The title of this bloggery is the topic of a discussion on Facebook hosted by Christine Husom, a fellow Second Wind author. My response was:

The realization that I am a writer hasn’t hit, and I’m not sure it will. I’m very involved with writing — I belong to various groups; I talk a lot about writing; and even when I’m not writing creatively, I’m writing: blogs and articles, comments and emails. But I don’t define myself as a writer. When you consider all that being a published writer entails — promotion, engendering good will, etc — writing is a small very small part of the whole.

Of course, when I’m accepting the Nobel Prize for literature a dozen years from now, perhaps then the realization will hit. (You do know I’m joking, right?)

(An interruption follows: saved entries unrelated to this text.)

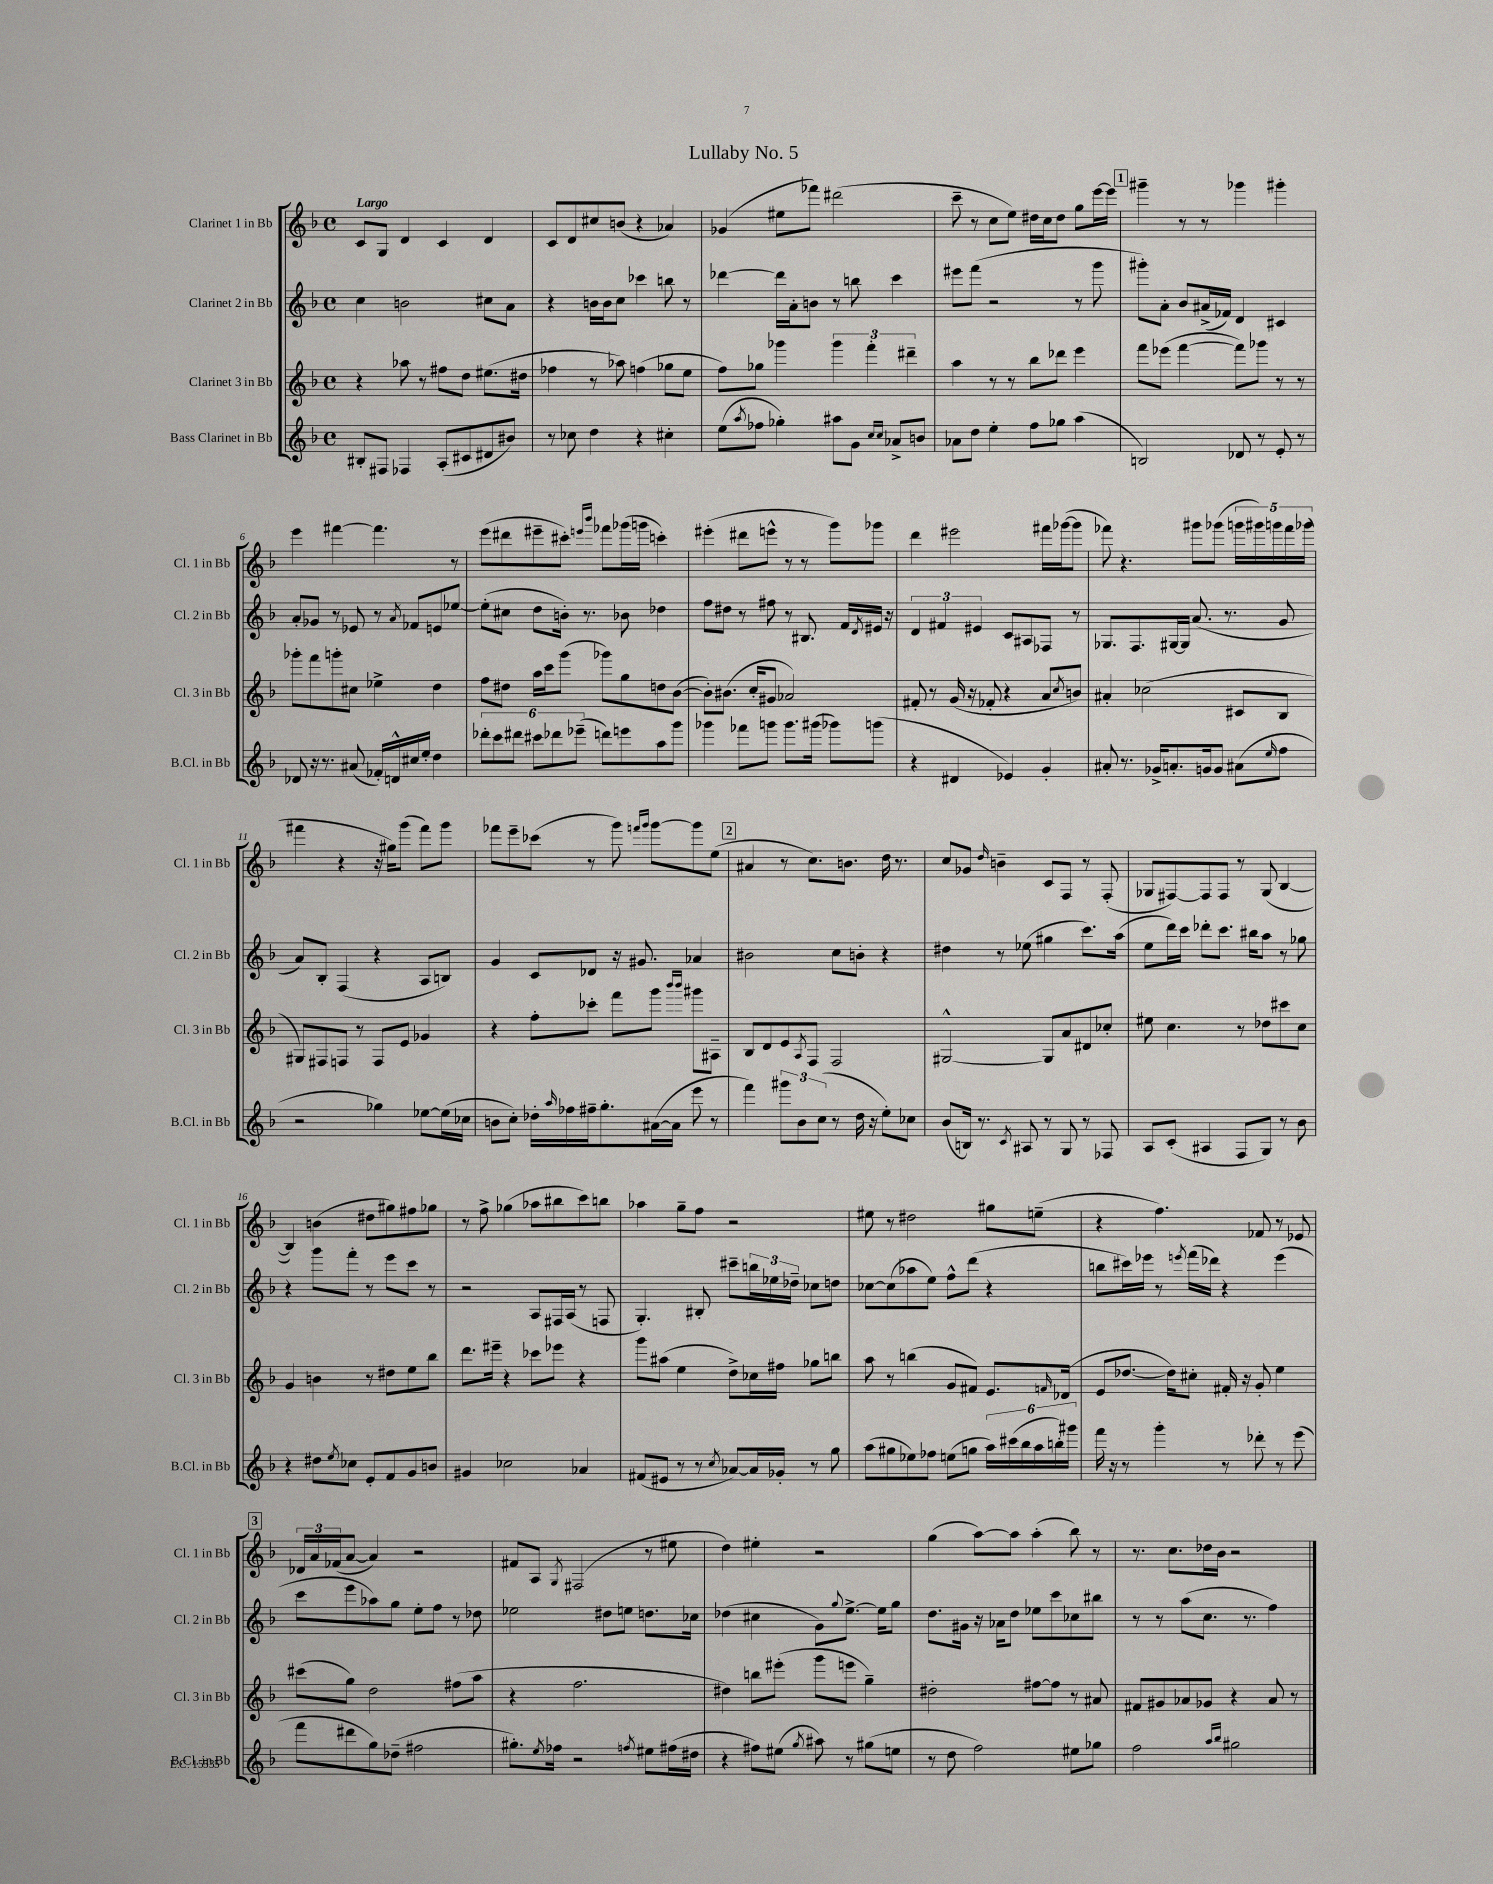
\header { title = "Lullaby No. 5" }
<<
\new StaffGroup <<
\new Staff = "s0" \with { instrumentName = "Clarinet 1 in Bb" shortInstrumentName = "Cl. 1 in Bb" } {
    \clef treble \key f \major \defaultTimeSignature \time 4/4 \tempo "Largo"
    c'8 g8 d'4 c'4 d'4 |
    c'8 d'8 cis''8 b'8( r4 aes'4) |
    ges'4( eis''8 fes'''8) dis'''2( |
    c'''8-- r8 c''8 e''8) dis''16 c''16 dis''8 g''8 e'''16~ e'''16 |
    \mark \markup { \box "1" } gis'''4-- r8 r8 ges'''4 gis'''4-. |
    e'''4 fis'''4~ fis'''4. r8 |
    e'''8( dis'''8 eis'''8-- cis'''8-.) \grace { e'''16 bes'''16 } fes'''8 ges'''16( g'''16 c'''4-.) |
    eis'''4-.( dis'''8 e'''8-^ r8 r8 g'''8) ges'''8 |
    d'''4 eis'''2 fis'''16 ges'''16~( ges'''8 |
    fes'''8) r4. gis'''8 ges'''8( \tuplet 5/4 { g'''16 gis'''16) g'''16 fes'''16 ges'''16( } |
    fis'''4 r4 r16 gis''16) g'''8( fis'''8) g'''8 |
    fes'''8 e'''8-- ces'''8( r8 g'''8) \grace { f'''16 g'''16 } g'''8~ g'''8 e''8( |
    \mark \markup { \box "2" } ais'4 r8 c''8.) b'8. d''16 r8. |
    c''8 ges'8 \grace { d''16 } b'4-- c'8 f8 r8 f8-.( |
    ges8 fis8~) fis8 fis8 r8 ges8( bes4~ |
    bes4) b'4( dis''8 gis''8) fis''8 ges''8 |
    r8 f''8-> ges''4( aes''8 bis''8 c'''8) b''8 |
    aes''4 g''8-- f''8 r2 |
    eis''8 r8 dis''2 gis''8 e''8--( |
    r4 f''4.) fes'8 r8 ees'8 |
    \mark \markup { \box "3" } \tuplet 3/2 { des'16 a'16 fes'16( } a'8~ a'4) r2 |
    fis'8 a8 \acciaccatura { g8 } fis2( r8 eis''8 |
    d''4) eis''4-. r2 |
    g''4( a''8~) a''8 a''4-.( bes''8) r8 |
    r8. c''8. des''16 bes'16 r2 \bar "|." |
}
\new Staff = "s1" \with { instrumentName = "Clarinet 2 in Bb" shortInstrumentName = "Cl. 2 in Bb" } {
    \clef treble \key f \major \defaultTimeSignature \time 4/4
    c''4 b'2 cis''8 a'8 |
    r4 b'16 b'16 c''8 ces'''4 b''8 r8 |
    des'''4~ des'''16 a'16-. b'8 r8 b''8 c'''4 |
    eis'''8 f'''8( r2 r8 g'''8 |
    \mark \markup { \box "1" } gis'''8-.) a'8-. bes'8 ais'16->( fes'16) d'4 cis'4 |
    a'8-. ges'8 r8 ees'8 r8 \acciaccatura { a'8 } fes'8 e'8 ees''8~ |
    ees''8-.( cis''8 d''8 b'16-.) r8. bes'8 des''4 |
    f''8 dis''8 r8 fis''8 r8 bis8. f'16 \acciaccatura { d'8 } eis'16 r16 |
    \tuplet 3/2 { d'4 fis'4 eis'4 } c'8 ais8 fes8 r8 |
    ges8. f8. gis16~ gis16 a'8.( r8. g'8 |
    a'8) bes8-. f4( r4 a8 b8) |
    g'4 c'8 des'8 r16 gis'8. aes'4 |
    \mark \markup { \box "2" } bis'2 c''8 b'8-. r4 |
    dis''4 r8 ees''8( gis''4 c'''8.) a''16( |
    e''8 d'''16) c'''16 des'''8-. c'''8. bis''16 a''8 r8 ges''8 |
    r4 g'''8 f'''8-. r8 e'''8 c'''8 r8 |
    r2 a8 fis16 a16( r8 f8 |
    g4.-.) bis8-. cis'''8-- \tuplet 3/2 { b''16 ees''16 des''16-- } ces''8 d''8 |
    ces''8~ ces''8( aes''8 e''8) f''8-^ d'''8( r4 |
    b''8 cis'''16) ees'''16 r8 \acciaccatura { e'''8 } f'''16( des'''16) r4 e'''4( |
    \mark \markup { \box "3" } c'''8 e'''8 aes''8) g''8 e''8-. f''8 r8 des''8 |
    ees''2 dis''8 e''8 d''8. ces''16 |
    des''4( cis''4 g'8) \appoggiatura { g''8 } e''8.~-> e''16 g''8 |
    d''8. gis'16 r16 aes'16 d''8 ees''8 c'''8 ces''8 bis''8 |
    r8 r8 a''8( c''8. r8. f''4) \bar "|." |
}
\new Staff = "s2" \with { instrumentName = "Clarinet 3 in Bb" shortInstrumentName = "Cl. 3 in Bb" } {
    \clef treble \key f \major \defaultTimeSignature \time 4/4
    r4 aes''8 r8 fis''8 d''8 eis''8.( dis''16 |
    fes''4 r8 aes''8) f''4( ges''8 e''8 |
    f''8) ges''8 ges'''4 \tuplet 3/2 { ges'''4 f'''4-. dis'''4-- } |
    a''4 r8 r8 bes''8 des'''8 e'''4 |
    \mark \markup { \box "1" } f'''8 ees'''8( f'''4~ f'''8) ges'''8 r8 r8 |
    ges'''8-. f'''8 g'''8-. cis''8 ees''4-> d''4 |
    f''8 dis''8 a''16 c'''16 g'''8( ges'''8) g''8 d''8 bes'8~( |
    bes'8-.) bis'8.( c''16-. gis'8 aes'2) |
    fis'8-. r8 g'16( r16 fes'8-. r4 a'8 \acciaccatura { c''8 } b'8) |
    ais'4-. ces''2( cis'8 bes8 |
    gis8) fis8 f8 r8 f8 e'8 ges'4 |
    r4 f''8-. ces'''8-. f'''8 g'''8 \grace { bes'''16 bes'''16 } gis'''8 ais8-- |
    \mark \markup { \box "2" } bes8 d'8 e'8 \acciaccatura { a8 } f8 f2 |
    gis2~-^ gis8 a'8 dis'8 ces''8-. |
    eis''8 c''4. r8 des''8 cis'''8 c''8 |
    g'4 b'4 r8 dis''8 e''8 bes''8 |
    d'''8. eis'''16-- r4 ces'''8 ees'''8 r4 |
    g'''8 ais''8( e''4 d''8->) ces''16 fis''16 ges''8 b''8 |
    a''8 r8 b''4( g'8 fis'8) e'8. \grace { f'16 } des'16( |
    e'8 des''8.~ des''16) cis''8-. fis'16-. r16 g'8-. e''4 |
    \mark \markup { \box "3" } cis'''8( g''8) d''2 fis''8( a''8 |
    r4 f''2. |
    dis''4) b''8 eis'''8-.( g'''8 e'''8 g''4--) |
    dis''2-. fis''8~ fis''8 r8 ais'8 |
    fis'8 gis'8 aes'8 ges'8 r4 aes'8 r8 \bar "|." |
}
\new Staff = "s3" \with { instrumentName = "Bass Clarinet in Bb" shortInstrumentName = "B.Cl. in Bb" } {
    \clef treble \key f \major \defaultTimeSignature \time 4/4
    bis8-. fis8 fes4 a8-.( cis'8 dis'8 bis'8) |
    r8 ces''8 d''4 r4 cis''4-. |
    e''8( \acciaccatura { a''8 } fes''8 ges''4-.) ais''8 g'8 \grace { c''16 c''16 } aes'8-> b'8 |
    aes'8 d''8 e''4-. f''8 ges''8 a''4( |
    \mark \markup { \box "1" } b2) des'8 r8 e'8-. r8 |
    des'8 r16 r8. ais'8( fes'16-.) d'16-^ cis''16 e''16-. d''4 |
    \tuplet 6/4 { des'''8-. c'''8 dis'''8 cis'''8 des'''8 ees'''8--( } d'''8) e'''8 a''8 g'''8 |
    ges'''4 fes'''8 g'''8 g'''8. gis'''16( ges'''8) g'''8( |
    r4 dis'4 ees'4) g'4-. |
    ais'8-. r8. ges'16-> a'8.-. g'16 g'8 ais'8( \grace { e''16 } f''8 |
    r2 ges''4) ees''8~ ees''16( ces''16 |
    b'8 c''8-.) des''16-. \grace { a''16 } fes''16 fis''16-- g''8.-. ais'16~( ais'16 e'''8 r8 |
    \mark \markup { \box "2" } f'''4) \tuplet 3/2 { gis'''8 bes'8 c''8( } r8 d''16 r16 e''8-.) ces''8 |
    bes'8( b16) r8. \acciaccatura { c'8 } ais8 r8 g8 r8 fes8 |
    a8 c'8-.( ais4 f8 g8) r8 bes'8 |
    r4 dis''8 \acciaccatura { e''8 } ces''8 e'8-. f'8 g'8 b'8 |
    gis'4 ces''2 aes'4 |
    fis'8( eis'8 r8 r8 \acciaccatura { c''8 } aes'8~) aes'16 ges'16-. r8 g''8 |
    a''8( gis''8 ees''8) fes''8 e''8( g''8 \tuplet 6/4 { a''16) cis'''16( bes''16 a''16 b''16-.) gis'''16 } |
    f'''16 r16 r8 g'''4-. r8 des'''8-. r8 e'''8( |
    \mark \markup { \box "3" } f'''8 dis'''8 g''8) des''8--( fis''2 |
    gis''8.-.) \acciaccatura { e''8 } fes''16 r2 \acciaccatura { f''8 } eis''8 fis''16( dis''16 |
    r4 fis''8) eis''8( \acciaccatura { g''8 } ais''8) r8 gis''8( e''8 |
    r8 d''8 f''2) eis''8 ges''8 |
    f''2 \grace { a''16 bes''16 } gis''2 \bar "|." |
}
>>
>>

A few people responded that of course I was a writer, and they are right — I do write, therefore I am a writer. I even have two books published. But the question was: when did the realization hit? And it never did. My journey to becoming a writer was a long, smooth (or almost smooth; let’s just forget about those 200+ rejections) journey from first draft to second, from second draft to edits, from edits to proof to copy-edits, from proof to finished book. I saw so many copies of my proofs that when I received the final book, it never struck me as being different from the proofs I’d struggled over. Even the demarcation between being published and not being published was smeared. A month or so before A Spark of Heavenly Fire and More Deaths Than One showed up in print, I noticed that they were available from Second Wind Publishing as ebooks. I don’t know how long they’d been on the site, but their availability made me a published author, and I wasn’t aware of it.

I’m sure if I was making a living off my writing, I’d define myself as a writer. And if I won the Nobel Prize, I might. But still  . . . I blog more than I write creatively, but I don’t call myself a blogger. I promote more than I blog, but I don’t consider myself a promoter. I sleep more than I promote, but I don’t call myself a sleeper. (Though some people might.)

But how I define myself isn’t the question. The question is: When did the realization “I am a writer” hit?  And my response holds true. I never did have that realization.